L’inventaire des études constitue un indicateur significatif de l’intérêt que manifestent les chercheurs et les universitaires québécois à l’endroit des littératures de l’imaginaire. On trouve un peu de tout dans cette compilation : un essai, des études de fond, quelques articles de journaux ou de revues, une préface, des communications savantes. Le signataire doit être québécois ou canadien francophone pour que son texte, quel que soit son sujet, soit résumé dans le présent site. Si l’auteur du texte est étranger, celui-ci doit traiter exclusivement d’une œuvre ou d’un ensemble d’œuvres tirées du corpus québécois pour être répertorié ici.

Après un creux relatif au cours des trois années précédentes, la production de 1993 affiche des résultats très intéressants. Elle compte en effet un essai remarquable sur la science-fiction et 31 études ou articles qui se répartissent à peu près également entre la science-fiction, le fantastique et une approche mixte des deux genres. Cela représente le deuxième plus haut total depuis que nous compilons ces statistiques, l’année 1985 détenant le record de 37 études au sens large.

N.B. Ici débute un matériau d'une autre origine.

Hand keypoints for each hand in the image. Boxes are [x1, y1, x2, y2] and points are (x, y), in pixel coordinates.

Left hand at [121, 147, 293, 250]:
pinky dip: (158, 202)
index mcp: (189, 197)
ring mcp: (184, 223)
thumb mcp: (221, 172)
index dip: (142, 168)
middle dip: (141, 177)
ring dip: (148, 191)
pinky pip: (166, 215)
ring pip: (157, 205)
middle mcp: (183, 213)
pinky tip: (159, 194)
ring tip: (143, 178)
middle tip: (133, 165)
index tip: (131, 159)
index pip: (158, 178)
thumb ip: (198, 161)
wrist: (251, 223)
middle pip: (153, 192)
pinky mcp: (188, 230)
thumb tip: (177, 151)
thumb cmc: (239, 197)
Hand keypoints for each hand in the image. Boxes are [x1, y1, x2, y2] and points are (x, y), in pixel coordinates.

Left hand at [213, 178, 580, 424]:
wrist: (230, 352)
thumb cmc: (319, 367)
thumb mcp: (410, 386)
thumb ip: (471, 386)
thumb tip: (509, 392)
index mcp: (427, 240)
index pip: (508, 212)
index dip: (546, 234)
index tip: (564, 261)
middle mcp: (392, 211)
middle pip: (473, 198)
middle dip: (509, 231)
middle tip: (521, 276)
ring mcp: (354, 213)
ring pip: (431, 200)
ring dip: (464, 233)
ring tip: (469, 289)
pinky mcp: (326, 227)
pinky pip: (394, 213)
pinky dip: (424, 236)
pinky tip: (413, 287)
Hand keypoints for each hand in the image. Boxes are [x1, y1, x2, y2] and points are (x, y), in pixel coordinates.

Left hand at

La majorité (21) des contributions de 1993 concerne exclusivement la production québécoise, récente ou relativement ancienne, ce qui démontre que le corpus québécois atteint maintenant une masse critique suffisamment riche pour susciter une variété d’études sur divers auteurs. Ajoutons à cela l’institutionnalisation des structures éditoriales du milieu et la permanence d’un discours critique assurée par un noyau dur de théoriciens. Des études comme celles de Guy Bouchard, « L’Image de la science-fiction au Québec : 1960-1984 », et de Rita Painchaud, « Le Fantastique et la science-fiction dans les périodiques québécois spécialisés (1974-1984) » auraient été impensables il y a dix ans en raison de la trop récente apparition de ces genres. 

Au début des années 1980, les spécialistes s’intéressaient alors davantage aux œuvres étrangères. En 1993, ces dernières font l’objet de sept études ou articles tandis que quatre autres textes se situent dans une perspective comparative qui met sur un même pied les œuvres québécoises et les œuvres du corpus mondial. En outre, ce discours critique ne se limite pas aux frontières du Québec puisque certaines études sont parues dans des publications européennes ou au Canada.

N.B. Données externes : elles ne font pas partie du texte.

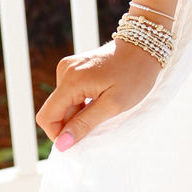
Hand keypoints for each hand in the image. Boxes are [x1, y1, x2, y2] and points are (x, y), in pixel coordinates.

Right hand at [36, 39, 161, 150]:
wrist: (144, 47)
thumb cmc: (134, 76)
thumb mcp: (113, 105)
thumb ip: (84, 124)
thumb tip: (61, 144)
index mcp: (71, 81)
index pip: (47, 117)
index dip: (58, 134)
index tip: (81, 139)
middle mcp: (64, 71)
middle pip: (55, 110)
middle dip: (73, 122)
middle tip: (101, 120)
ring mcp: (69, 67)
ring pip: (64, 103)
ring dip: (80, 112)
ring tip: (104, 106)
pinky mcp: (74, 67)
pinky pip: (70, 93)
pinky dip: (82, 102)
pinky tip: (100, 98)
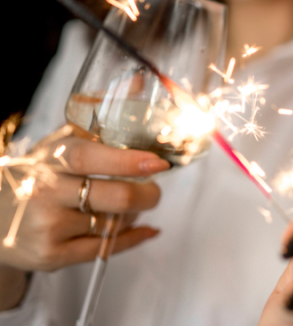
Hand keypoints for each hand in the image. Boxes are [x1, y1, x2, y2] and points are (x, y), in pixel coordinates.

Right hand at [0, 126, 166, 275]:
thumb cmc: (36, 177)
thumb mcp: (54, 149)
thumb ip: (92, 138)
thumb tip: (142, 136)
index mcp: (48, 160)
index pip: (89, 159)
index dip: (128, 161)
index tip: (157, 164)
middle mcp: (45, 192)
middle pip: (115, 197)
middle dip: (147, 194)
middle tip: (154, 189)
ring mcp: (48, 226)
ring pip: (114, 222)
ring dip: (132, 215)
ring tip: (130, 206)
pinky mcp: (51, 255)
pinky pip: (105, 248)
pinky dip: (132, 238)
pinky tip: (145, 229)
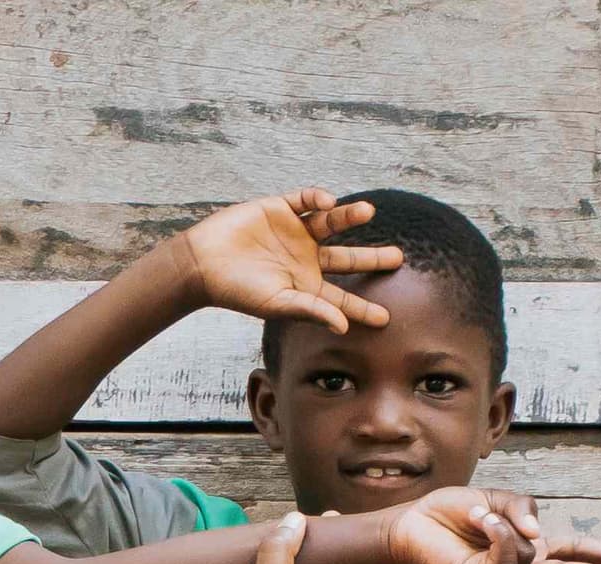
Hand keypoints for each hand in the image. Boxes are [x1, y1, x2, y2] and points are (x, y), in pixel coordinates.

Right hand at [174, 188, 400, 331]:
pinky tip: (327, 202)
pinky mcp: (280, 209)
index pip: (340, 298)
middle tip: (398, 258)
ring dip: (350, 217)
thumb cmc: (236, 290)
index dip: (362, 308)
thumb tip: (344, 327)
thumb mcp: (277, 303)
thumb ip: (311, 310)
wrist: (202, 262)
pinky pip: (306, 200)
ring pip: (332, 224)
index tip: (385, 319)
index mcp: (305, 286)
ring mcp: (294, 233)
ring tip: (368, 212)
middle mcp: (304, 258)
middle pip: (347, 259)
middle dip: (372, 258)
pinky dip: (318, 198)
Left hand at [381, 484, 600, 563]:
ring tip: (478, 515)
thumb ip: (522, 509)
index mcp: (526, 549)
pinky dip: (495, 531)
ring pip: (527, 555)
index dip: (598, 556)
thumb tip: (538, 535)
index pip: (569, 553)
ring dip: (505, 525)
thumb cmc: (449, 513)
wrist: (410, 523)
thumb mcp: (496, 499)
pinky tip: (479, 519)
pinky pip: (504, 556)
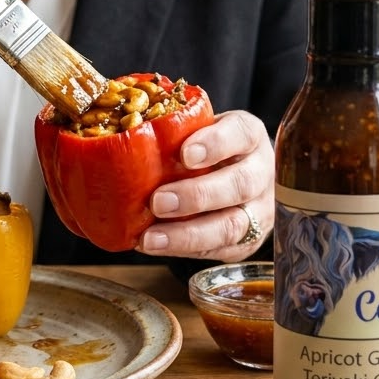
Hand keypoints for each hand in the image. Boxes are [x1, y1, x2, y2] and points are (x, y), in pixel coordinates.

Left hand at [137, 110, 273, 260]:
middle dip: (197, 196)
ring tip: (151, 237)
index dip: (215, 144)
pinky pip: (220, 249)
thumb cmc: (205, 147)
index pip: (241, 133)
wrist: (234, 174)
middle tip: (158, 201)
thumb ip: (172, 130)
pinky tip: (156, 245)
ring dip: (188, 234)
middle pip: (240, 184)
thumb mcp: (197, 129)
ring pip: (233, 225)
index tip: (186, 154)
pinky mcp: (248, 240)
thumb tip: (117, 139)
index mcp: (249, 135)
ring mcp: (259, 209)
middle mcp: (261, 171)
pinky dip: (184, 249)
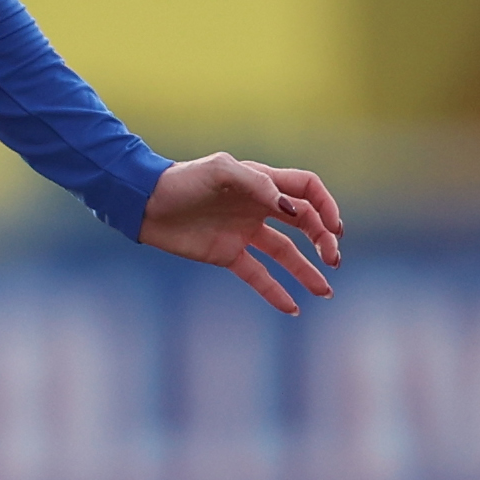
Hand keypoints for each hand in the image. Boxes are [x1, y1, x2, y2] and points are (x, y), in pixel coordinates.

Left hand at [140, 153, 340, 315]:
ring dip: (307, 271)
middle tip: (333, 260)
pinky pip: (257, 275)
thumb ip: (259, 184)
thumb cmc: (184, 180)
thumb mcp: (221, 172)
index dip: (326, 207)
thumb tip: (294, 211)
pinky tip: (293, 308)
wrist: (146, 204)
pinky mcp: (227, 254)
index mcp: (262, 182)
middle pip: (304, 223)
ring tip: (326, 292)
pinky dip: (275, 291)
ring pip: (286, 253)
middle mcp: (258, 207)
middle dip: (323, 240)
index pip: (307, 190)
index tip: (334, 229)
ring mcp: (244, 232)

Deux faits dominent la production de l’année 1993. La publication de l’essai de Guy Bouchard, Les 42 210 univers de la science-fiction, constitue indéniablement une contribution stimulante intellectuellement et inestimable à la connaissance de la science-fiction et à son inscription dans la vaste entreprise de création qu’est la littérature. À défaut d’accoucher d’une définition claire et concise de la SF, Bouchard livre une grille d’analyse empirique qui permet de départager les territoires respectifs des différentes formes romanesques. Qui sait si, dans dix ou vingt ans, on ne classera pas le corpus selon le système de Bouchard en évoquant un récit de SF de type 3-4-9-47 ou de type 2-8-21-33 en référence aux quatre micro-systèmes sur lesquels s’appuie sa démarche théorique ?

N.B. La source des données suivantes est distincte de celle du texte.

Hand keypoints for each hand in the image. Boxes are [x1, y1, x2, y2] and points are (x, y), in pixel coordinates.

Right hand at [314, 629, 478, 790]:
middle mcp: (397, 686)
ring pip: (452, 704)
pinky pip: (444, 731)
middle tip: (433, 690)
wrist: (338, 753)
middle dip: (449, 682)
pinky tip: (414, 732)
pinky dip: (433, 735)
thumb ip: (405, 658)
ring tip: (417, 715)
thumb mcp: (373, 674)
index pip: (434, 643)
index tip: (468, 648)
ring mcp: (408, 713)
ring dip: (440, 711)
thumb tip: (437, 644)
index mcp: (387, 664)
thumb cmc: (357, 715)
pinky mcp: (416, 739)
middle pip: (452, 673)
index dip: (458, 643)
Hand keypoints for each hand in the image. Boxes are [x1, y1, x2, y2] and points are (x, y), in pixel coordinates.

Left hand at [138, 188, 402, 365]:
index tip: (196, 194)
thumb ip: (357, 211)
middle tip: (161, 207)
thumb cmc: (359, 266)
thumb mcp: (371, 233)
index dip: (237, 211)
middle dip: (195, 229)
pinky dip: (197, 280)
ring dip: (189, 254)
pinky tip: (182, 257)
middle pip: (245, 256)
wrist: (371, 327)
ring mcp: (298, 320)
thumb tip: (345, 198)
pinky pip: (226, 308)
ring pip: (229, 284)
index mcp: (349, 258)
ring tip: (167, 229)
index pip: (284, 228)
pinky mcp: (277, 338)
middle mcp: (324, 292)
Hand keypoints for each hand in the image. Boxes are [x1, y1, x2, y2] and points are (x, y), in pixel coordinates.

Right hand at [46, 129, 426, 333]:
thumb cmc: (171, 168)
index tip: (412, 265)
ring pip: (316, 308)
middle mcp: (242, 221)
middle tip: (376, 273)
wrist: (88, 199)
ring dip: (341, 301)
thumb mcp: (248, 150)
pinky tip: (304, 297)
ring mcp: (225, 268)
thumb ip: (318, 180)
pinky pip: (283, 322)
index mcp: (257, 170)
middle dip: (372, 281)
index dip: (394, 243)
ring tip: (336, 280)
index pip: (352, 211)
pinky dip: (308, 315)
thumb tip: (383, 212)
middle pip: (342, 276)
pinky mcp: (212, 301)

L’autre événement majeur découle de la présentation en mai 1990 d’un colloque portant spécifiquement sur la problématique des rapports entre des genres dits non réalistes comme le fantastique et la science-fiction. Les actes de ce colloque organisé par trois membres du groupe de recherche interdisciplinaire sur les fantastiques dans l’imaginaire québécois (GRILFIQ), à l’Université Laval, font l’objet d’une publication sous le titre Les Ailleurs imaginaires. L’ouvrage réunit 17 communications, dont onze contributions provenant de chercheurs ou d’écrivains québécois. Les grands noms de la théorie littéraire des genres y sont : Guy Bouchard, Jean-Marc Gouanvic, Élisabeth Vonarburg, Michel Lord, André Carpentier. Cette rencontre avec des invités d’outre-Atlantique comme Max Milner, Simone Vierne, Jean Fabre, Roger Bozzetto et Madeleine Borgomano ne peut être que bénéfique pour le rayonnement de la SF et du fantastique québécois à l’étranger.

Parmi les chercheurs dont la production en 1993 est digne de mention, je retiens plus particulièrement le nom de Lise Morin – âgée alors de moins de trente ans – qui s’intéresse au fantastique depuis quelques années et qui compte à elle seule quatre études.

Au total, ce sont donc 22 voix différentes qui ont contribué à la diffusion et à l’approfondissement des pratiques d’écriture de science-fiction et de fantastique au Québec en 1993.

Source : Janelle, Claude, L'ASFFQ 1993, Alire, p. 205-206.